Nostrils flaring, he took in the scent of the room as as-sessingly as his eyes took in the sights, both senses thrown out like weapons. He scanned the division of washed-out men at the poker tables, the women leaning over the banisters like colorful banners, and when he finished-and had determined no one was going to attack-he said one word only. “Solange.”
The deep voice rumbled through the room, through my body, spiking in my nerve endings to shake me from my numbness. I looked to Bill, whom Jacks had intuitively, and rightly, addressed, and saw the bartender’s lips thin to a narrow line, his rag moving in slow circles on the bar. A smile slipped onto my face before I could stop it.
Behold, dear viewers, this world’s male species reacting under threat.
“Miss Solange doesn’t take unsolicited guests,” Bill replied shortly, eyes cutting to Mackie. Jacks caught the look and swiveled his head, but Mackie remained slumped, unresponsive and detached.
“Recognize him?” I whispered to Tripp.
He shook his head, and Jacks caught the movement, setting the full force of his attention on Tripp, who swallowed audibly, as recognition flashed in Jacks’s bright gaze. But shouldn’t Tripp recognize him as well? And how could this be the first pass on his Most Wanted poster? Warren said Jacks was, and had been, over here for some time now.
Except, I suddenly realized, his energy wouldn’t register here if he’d used someone else’s soul for the crossing. I glanced back at the brand new Most Wanted poster, and decided I’d been right the first time. It really was a woman featured there. He was using another innocent to gain entry.
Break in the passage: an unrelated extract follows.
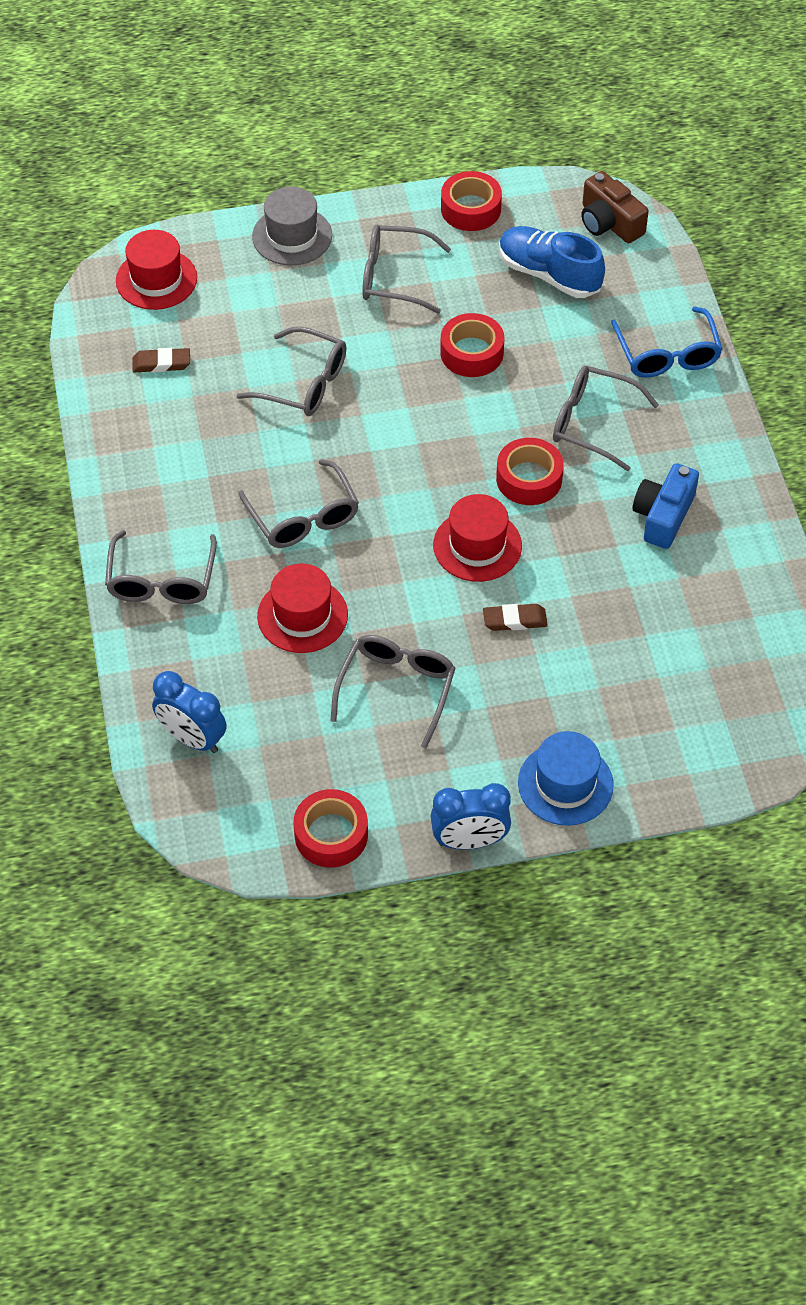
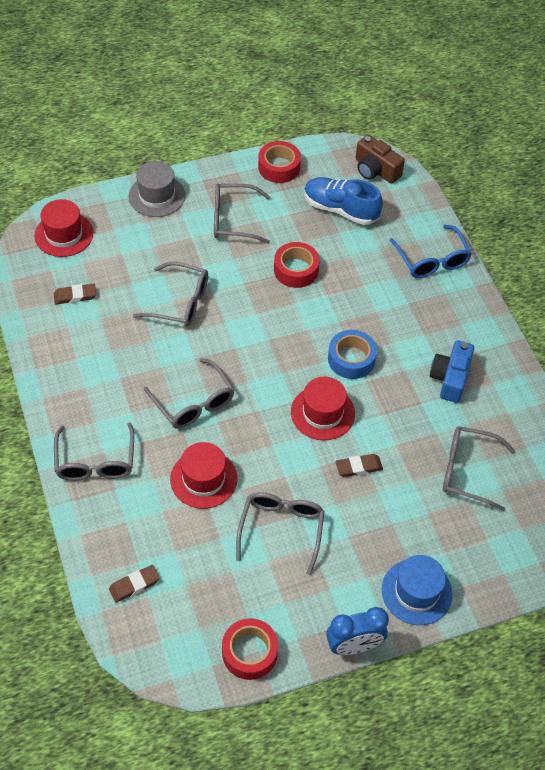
camera: 10 degrees left, 0 degrees up
blue clock [152,671,227,753] -> brown eraser [109,565,160,603]
red tape [496,438,564,505] -> blue tape [328,330,377,379]
grey glasses [553,365,659,471] -> grey glasses moved to [443,426,515,511]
Just as he’d used the changeling’s the first time.
So he’d murdered a woman simply for an audience with Solange.
“Tell her Jaden Jacks is here,” he said to Bill, and without waiting for a reply or even glancing at me, he made his way to the staircase. I moved to stop him, but Bill’s eyes flipped in their sockets, and I braced, just in case he was reacting to me. His head did, indeed, turn my way, but then he grimaced, like he’d bit into a lemon, before the expression smoothed out into a smile. He gestured, magnanimously, up the staircase. “She already knows.”
The other men began to grumble. Bill bent his head, muttering as he scrubbed at the bar. Mackie remained immobile. I expected someone to stop Jacks, but nobody even tried, and he took the stairs two at a time, stance wide as he paused at the top, head tilted as he wondered which way to go.
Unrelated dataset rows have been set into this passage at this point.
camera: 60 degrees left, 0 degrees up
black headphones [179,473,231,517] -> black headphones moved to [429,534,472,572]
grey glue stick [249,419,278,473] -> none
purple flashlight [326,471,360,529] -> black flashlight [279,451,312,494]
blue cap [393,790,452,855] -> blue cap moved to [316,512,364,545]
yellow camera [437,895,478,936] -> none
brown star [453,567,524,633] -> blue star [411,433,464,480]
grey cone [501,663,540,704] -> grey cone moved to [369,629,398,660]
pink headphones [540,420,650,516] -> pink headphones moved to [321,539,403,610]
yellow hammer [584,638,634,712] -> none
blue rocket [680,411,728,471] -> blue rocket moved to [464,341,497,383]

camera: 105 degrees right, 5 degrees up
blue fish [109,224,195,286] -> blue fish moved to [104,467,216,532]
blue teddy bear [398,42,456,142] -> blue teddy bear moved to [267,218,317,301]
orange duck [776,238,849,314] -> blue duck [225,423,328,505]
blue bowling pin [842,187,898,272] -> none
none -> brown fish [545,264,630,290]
No, not wondered. Determined.
“Wait!” I yelled, but he only nodded to himself and cut right, utterly ignoring me.
“Shit.” I sighed. The last thing I wanted to do was head up those stairs. The real-time sink was there. I knew it. Everything was slowed on the lower level of the rest house, the life energy of the men conserved by as little movement or thought as possible. But up where the women moved in color, adornment, fluidly, easily…weeks could be lost just exchanging pleasantries. Yet I couldn’t return home without any means of helping Li or Skamar or my troop. Better a quick, or even slow, death here-lost trying-than returning to fight a helpless battle.
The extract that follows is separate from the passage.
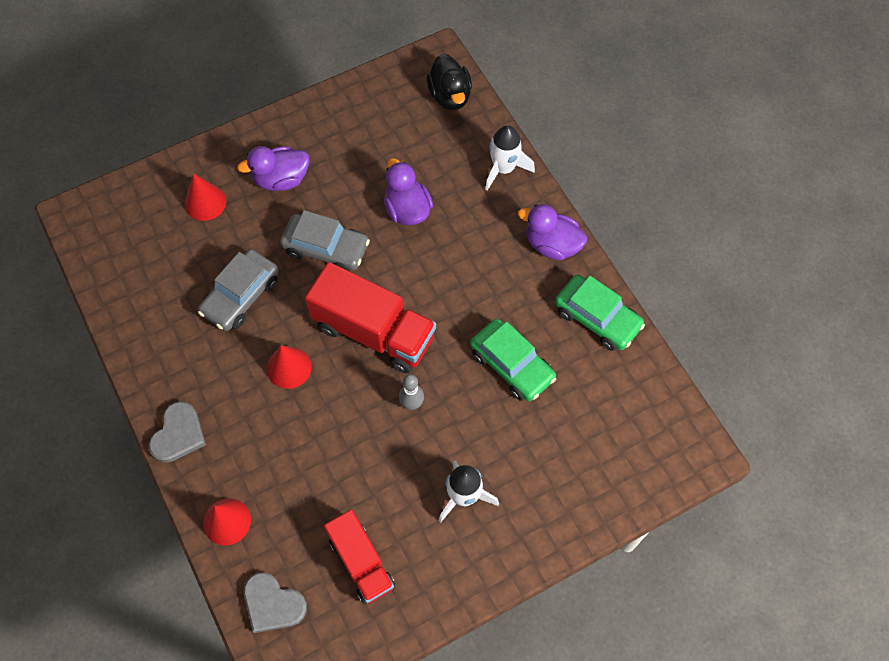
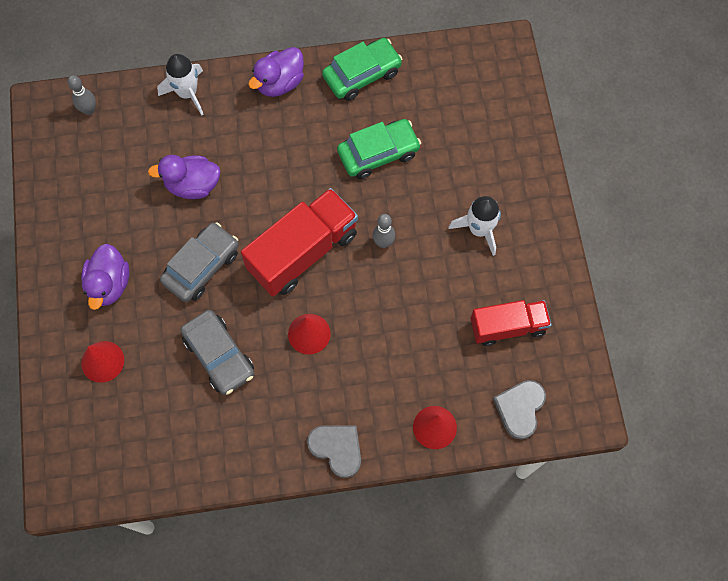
camera: 70 degrees left, 5 degrees up
grey heart [243,572,307,633] -> grey heart turned 150 degrees clockwise [493,380,546,440]
black duck [427,54,472,110] -> grey bowling pin [68,75,96,115]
The predicament made me hate Jacks all the more. I pushed from the bar without another word and headed up the stairs.
20
The air was cooler on the landing, and seemingly less dense, as if the molecules were fat and inflated to dizzying effect. I’d been weighed down under the influence of drink upon my last ascension, and I wondered if this was how the women upstairs felt all the time, like they were tropical breezes off an island, the cool of a Caribbean drink in the palm. Breathing up here, I decided on my next woozy breath, was a bit like learning to walk on the moon.
The door leading to Solange’s observatory stood ajar, and its hinges squeaked as I pushed it open, letting Jacks know I was there. He remained as he was, back turned as he gazed out one of the tiny windows, a strong hand pressed to the glass so the sheen of his smooth fingertips was reflected there. Those twelve squares emitted the only light in the room, which was otherwise empty-no mine cart, no Solange.